◆ **Work to complete**
Take the material below and reproduce, word for word, only the lines from the line with "left shoulder: (696, 263)" through the line with "left shoulder: (573, 284)".

========

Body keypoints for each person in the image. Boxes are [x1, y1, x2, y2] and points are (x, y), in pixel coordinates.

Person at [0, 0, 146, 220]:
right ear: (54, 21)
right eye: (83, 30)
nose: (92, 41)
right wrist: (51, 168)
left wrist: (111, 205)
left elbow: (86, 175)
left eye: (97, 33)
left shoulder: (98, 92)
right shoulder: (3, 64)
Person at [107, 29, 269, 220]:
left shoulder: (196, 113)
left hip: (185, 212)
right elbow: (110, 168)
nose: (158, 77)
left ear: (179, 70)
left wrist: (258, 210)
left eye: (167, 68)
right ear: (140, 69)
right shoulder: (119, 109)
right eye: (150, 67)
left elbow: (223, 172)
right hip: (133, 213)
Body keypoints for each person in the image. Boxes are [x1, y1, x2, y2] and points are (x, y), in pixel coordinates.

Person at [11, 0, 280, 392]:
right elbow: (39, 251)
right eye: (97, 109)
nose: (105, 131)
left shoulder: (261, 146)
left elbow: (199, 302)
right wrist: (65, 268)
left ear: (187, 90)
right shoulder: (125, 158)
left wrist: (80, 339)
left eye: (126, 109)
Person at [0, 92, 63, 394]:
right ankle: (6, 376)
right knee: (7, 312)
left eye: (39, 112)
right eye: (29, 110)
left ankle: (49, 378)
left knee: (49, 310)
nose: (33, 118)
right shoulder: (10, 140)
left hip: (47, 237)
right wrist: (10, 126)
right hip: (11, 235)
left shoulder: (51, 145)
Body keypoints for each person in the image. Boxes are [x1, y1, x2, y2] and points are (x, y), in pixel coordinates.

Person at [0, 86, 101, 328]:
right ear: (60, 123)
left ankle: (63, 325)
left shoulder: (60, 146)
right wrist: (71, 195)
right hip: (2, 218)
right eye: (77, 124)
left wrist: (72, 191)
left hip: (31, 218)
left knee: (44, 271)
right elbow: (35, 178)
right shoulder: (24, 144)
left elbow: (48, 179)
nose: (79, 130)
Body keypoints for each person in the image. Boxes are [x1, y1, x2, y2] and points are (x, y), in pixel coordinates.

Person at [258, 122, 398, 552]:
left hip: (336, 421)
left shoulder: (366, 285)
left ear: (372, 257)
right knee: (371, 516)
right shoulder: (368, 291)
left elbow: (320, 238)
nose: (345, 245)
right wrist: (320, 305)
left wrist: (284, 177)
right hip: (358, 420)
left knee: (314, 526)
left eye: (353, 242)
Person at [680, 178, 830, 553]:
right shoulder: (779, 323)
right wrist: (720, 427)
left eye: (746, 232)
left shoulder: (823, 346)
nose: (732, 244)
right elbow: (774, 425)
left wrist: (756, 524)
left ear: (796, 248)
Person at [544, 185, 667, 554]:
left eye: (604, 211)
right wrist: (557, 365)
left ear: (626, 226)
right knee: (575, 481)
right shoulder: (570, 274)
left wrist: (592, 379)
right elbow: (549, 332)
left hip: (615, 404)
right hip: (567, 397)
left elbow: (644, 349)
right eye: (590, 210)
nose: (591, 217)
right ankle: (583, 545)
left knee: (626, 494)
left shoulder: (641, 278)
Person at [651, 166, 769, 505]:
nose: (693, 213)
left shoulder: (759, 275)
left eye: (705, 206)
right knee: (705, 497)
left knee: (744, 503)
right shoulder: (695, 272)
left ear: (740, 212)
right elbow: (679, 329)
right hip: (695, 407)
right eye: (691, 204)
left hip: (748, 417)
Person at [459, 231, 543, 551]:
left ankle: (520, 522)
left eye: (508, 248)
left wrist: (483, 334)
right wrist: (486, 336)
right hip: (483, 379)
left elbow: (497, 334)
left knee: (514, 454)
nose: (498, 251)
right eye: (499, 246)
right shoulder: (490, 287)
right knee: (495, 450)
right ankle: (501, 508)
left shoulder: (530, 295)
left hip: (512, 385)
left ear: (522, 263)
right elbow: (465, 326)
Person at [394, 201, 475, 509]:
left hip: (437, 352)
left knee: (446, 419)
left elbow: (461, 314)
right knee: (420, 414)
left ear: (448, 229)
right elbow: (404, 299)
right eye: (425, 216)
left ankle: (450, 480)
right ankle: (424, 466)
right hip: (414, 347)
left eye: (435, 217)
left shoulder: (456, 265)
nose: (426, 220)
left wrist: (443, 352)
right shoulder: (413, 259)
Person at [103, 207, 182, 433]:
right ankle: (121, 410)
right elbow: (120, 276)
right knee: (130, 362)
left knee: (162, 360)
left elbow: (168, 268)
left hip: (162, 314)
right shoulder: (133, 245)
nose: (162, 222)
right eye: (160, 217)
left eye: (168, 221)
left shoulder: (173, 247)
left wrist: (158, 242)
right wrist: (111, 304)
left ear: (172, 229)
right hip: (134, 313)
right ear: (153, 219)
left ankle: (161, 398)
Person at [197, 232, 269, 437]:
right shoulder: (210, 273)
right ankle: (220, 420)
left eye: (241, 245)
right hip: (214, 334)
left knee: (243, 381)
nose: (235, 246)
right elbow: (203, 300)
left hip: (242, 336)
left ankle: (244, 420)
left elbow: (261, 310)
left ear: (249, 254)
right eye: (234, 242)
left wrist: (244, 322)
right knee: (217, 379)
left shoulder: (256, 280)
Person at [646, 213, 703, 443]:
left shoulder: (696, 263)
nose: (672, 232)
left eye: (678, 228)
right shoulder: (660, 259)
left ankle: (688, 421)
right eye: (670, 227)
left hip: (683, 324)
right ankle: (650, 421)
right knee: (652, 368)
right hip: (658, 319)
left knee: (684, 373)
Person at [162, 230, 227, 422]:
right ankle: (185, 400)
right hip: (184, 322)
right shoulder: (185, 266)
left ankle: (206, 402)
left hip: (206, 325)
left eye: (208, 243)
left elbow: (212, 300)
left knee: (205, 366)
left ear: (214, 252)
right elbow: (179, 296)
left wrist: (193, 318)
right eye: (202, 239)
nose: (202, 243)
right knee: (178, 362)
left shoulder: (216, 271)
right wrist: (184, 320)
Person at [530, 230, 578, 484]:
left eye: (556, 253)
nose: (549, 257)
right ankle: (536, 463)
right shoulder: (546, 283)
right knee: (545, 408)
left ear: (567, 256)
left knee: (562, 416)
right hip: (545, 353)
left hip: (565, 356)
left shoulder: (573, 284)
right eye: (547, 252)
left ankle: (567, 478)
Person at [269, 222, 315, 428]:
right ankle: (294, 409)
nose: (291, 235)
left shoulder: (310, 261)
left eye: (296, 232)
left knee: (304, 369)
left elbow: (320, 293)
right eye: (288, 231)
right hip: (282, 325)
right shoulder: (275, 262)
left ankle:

========

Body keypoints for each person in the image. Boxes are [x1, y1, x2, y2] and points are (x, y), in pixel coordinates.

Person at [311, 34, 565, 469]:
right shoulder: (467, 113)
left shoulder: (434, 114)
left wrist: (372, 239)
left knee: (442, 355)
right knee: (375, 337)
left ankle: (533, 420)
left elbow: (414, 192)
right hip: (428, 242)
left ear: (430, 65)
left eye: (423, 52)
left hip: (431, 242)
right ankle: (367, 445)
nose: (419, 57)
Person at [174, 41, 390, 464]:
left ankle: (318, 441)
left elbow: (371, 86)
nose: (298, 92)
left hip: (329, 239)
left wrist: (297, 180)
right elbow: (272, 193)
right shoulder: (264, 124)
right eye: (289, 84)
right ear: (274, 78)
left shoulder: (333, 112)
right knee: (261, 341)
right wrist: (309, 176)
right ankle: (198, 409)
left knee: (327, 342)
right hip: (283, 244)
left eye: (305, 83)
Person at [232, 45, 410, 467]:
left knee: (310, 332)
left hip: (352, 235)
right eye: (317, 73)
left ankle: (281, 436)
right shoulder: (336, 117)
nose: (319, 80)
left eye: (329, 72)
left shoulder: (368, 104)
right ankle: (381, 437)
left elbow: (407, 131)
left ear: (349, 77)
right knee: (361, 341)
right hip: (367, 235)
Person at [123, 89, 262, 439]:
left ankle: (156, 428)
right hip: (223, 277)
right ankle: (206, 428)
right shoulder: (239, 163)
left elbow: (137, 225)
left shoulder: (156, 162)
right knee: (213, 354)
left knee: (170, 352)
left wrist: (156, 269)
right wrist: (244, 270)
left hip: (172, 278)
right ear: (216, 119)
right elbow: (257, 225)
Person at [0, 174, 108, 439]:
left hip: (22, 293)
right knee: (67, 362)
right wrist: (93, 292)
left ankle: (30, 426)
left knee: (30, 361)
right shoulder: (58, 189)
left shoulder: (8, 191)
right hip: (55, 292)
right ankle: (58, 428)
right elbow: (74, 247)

========

◆ **Answer for the task**
left shoulder: (696, 263)
nose: (672, 232)
left eye: (678, 228)
right shoulder: (660, 259)
left ankle: (688, 421)
right eye: (670, 227)
left hip: (683, 324)
right ankle: (650, 421)
right knee: (652, 368)
right hip: (658, 319)
left knee: (684, 373)
Person at [162, 230, 227, 422]:
right ankle: (185, 400)
right hip: (184, 322)
right shoulder: (185, 266)
left ankle: (206, 402)
left hip: (206, 325)
left eye: (208, 243)
left elbow: (212, 300)
left knee: (205, 366)
left ear: (214, 252)
right elbow: (179, 296)
left wrist: (193, 318)
right eye: (202, 239)
nose: (202, 243)
right knee: (178, 362)
left shoulder: (216, 271)
right wrist: (184, 320)
Person at [530, 230, 578, 484]:
left eye: (556, 253)
nose: (549, 257)
right ankle: (536, 463)
right shoulder: (546, 283)
right knee: (545, 408)
left ear: (567, 256)
left knee: (562, 416)
right hip: (545, 353)
left hip: (565, 356)
left shoulder: (573, 284)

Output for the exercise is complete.